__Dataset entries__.
• • •
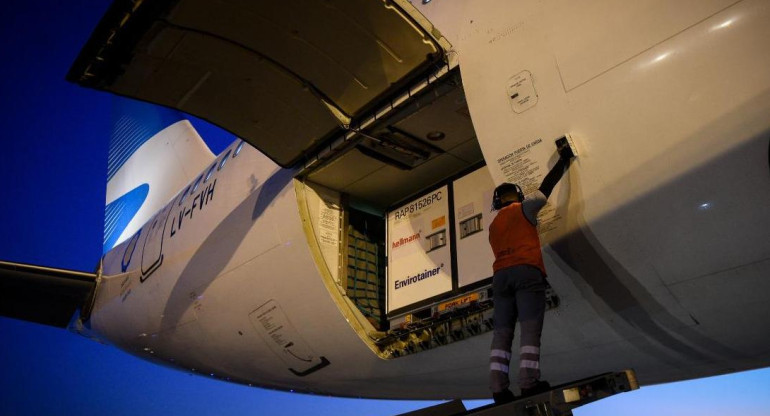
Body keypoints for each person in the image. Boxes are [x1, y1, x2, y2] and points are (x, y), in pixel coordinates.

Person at [488, 140, 575, 404]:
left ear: (496, 201)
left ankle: (498, 390)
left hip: (500, 278)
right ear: (518, 197)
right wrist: (564, 159)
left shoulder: (493, 225)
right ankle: (528, 383)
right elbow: (546, 188)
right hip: (526, 274)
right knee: (529, 331)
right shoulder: (523, 209)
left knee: (502, 335)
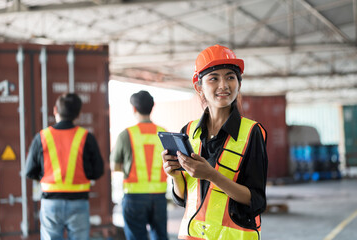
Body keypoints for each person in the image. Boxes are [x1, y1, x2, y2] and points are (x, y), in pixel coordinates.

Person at [162, 45, 268, 240]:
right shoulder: (189, 131)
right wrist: (175, 175)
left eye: (230, 77)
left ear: (239, 83)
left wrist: (212, 175)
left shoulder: (251, 133)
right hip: (191, 235)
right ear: (199, 87)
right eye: (213, 78)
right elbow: (183, 198)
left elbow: (257, 201)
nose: (223, 85)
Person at [25, 93, 104, 240]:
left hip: (51, 202)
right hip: (79, 202)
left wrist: (46, 176)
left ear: (55, 110)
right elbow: (98, 171)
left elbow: (29, 171)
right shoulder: (86, 136)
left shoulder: (42, 136)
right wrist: (83, 175)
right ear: (79, 114)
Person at [110, 90, 168, 240]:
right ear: (152, 106)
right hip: (159, 195)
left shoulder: (126, 134)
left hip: (134, 196)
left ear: (134, 108)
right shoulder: (163, 133)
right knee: (160, 236)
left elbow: (114, 166)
• • •
__THE PROBLEM__. Every record should be duplicated exactly, though any picture in it must be left out.

__EXERCISE ANSWER__.
Body keypoints for each person in the image. Boxes are [x1, y1, x2, y2] and points are (x, y), in pixel coordinates.

Person at [488, 140, 575, 404]:
left ear: (496, 201)
left ankle: (498, 390)
left hip: (500, 278)
right ear: (518, 197)
right wrist: (564, 159)
left shoulder: (493, 225)
right ankle: (528, 383)
right elbow: (546, 188)
right hip: (526, 274)
right knee: (529, 331)
right shoulder: (523, 209)
left knee: (502, 335)
Body keypoints for each person in the image. Boxes are [x1, y1, x2, y2] and points are (x, y), in pixel coordinates.

Person at [162, 45, 268, 240]:
right shoulder: (189, 131)
right wrist: (175, 175)
left eye: (230, 77)
left ear: (239, 83)
left wrist: (212, 175)
left shoulder: (251, 133)
right hip: (191, 235)
right ear: (199, 87)
right eye: (213, 78)
right elbow: (183, 198)
left elbow: (257, 201)
nose: (223, 85)
Person at [25, 93, 104, 240]:
left hip: (51, 202)
right hip: (79, 202)
left wrist: (46, 176)
left ear: (55, 110)
right elbow: (98, 171)
left elbow: (29, 171)
right shoulder: (86, 136)
left shoulder: (42, 136)
right wrist: (83, 175)
right ear: (79, 114)
Person at [110, 90, 168, 240]:
right ear: (152, 106)
right hip: (159, 195)
left shoulder: (126, 134)
left hip: (134, 196)
left ear: (134, 108)
right shoulder: (163, 133)
right knee: (160, 236)
left elbow: (114, 166)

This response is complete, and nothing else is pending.